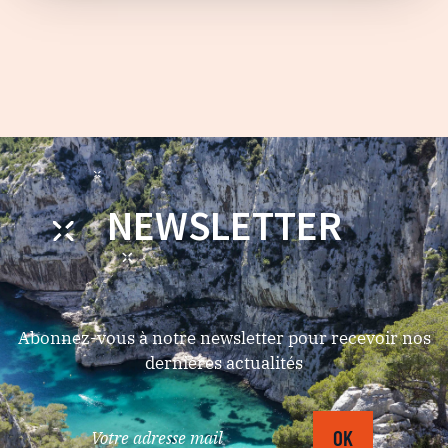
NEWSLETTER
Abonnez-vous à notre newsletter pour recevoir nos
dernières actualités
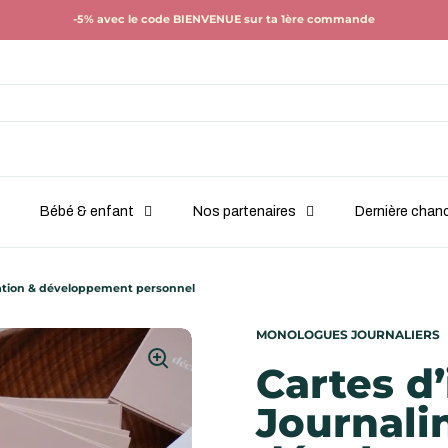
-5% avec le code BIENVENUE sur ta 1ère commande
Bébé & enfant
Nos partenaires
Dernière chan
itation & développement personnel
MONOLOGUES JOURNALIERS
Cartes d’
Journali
--
- **WORK TO BE COMPLETED**
Output only the lines from the one containing "Bébé & enfant" through the end of the material, please, exactly as they appear.

- **COMPLETED EXERCISE**
Bébé & enfant
Nos partenaires
Dernière chan
itation & développement personnel
MONOLOGUES JOURNALIERS
Cartes d’
Journali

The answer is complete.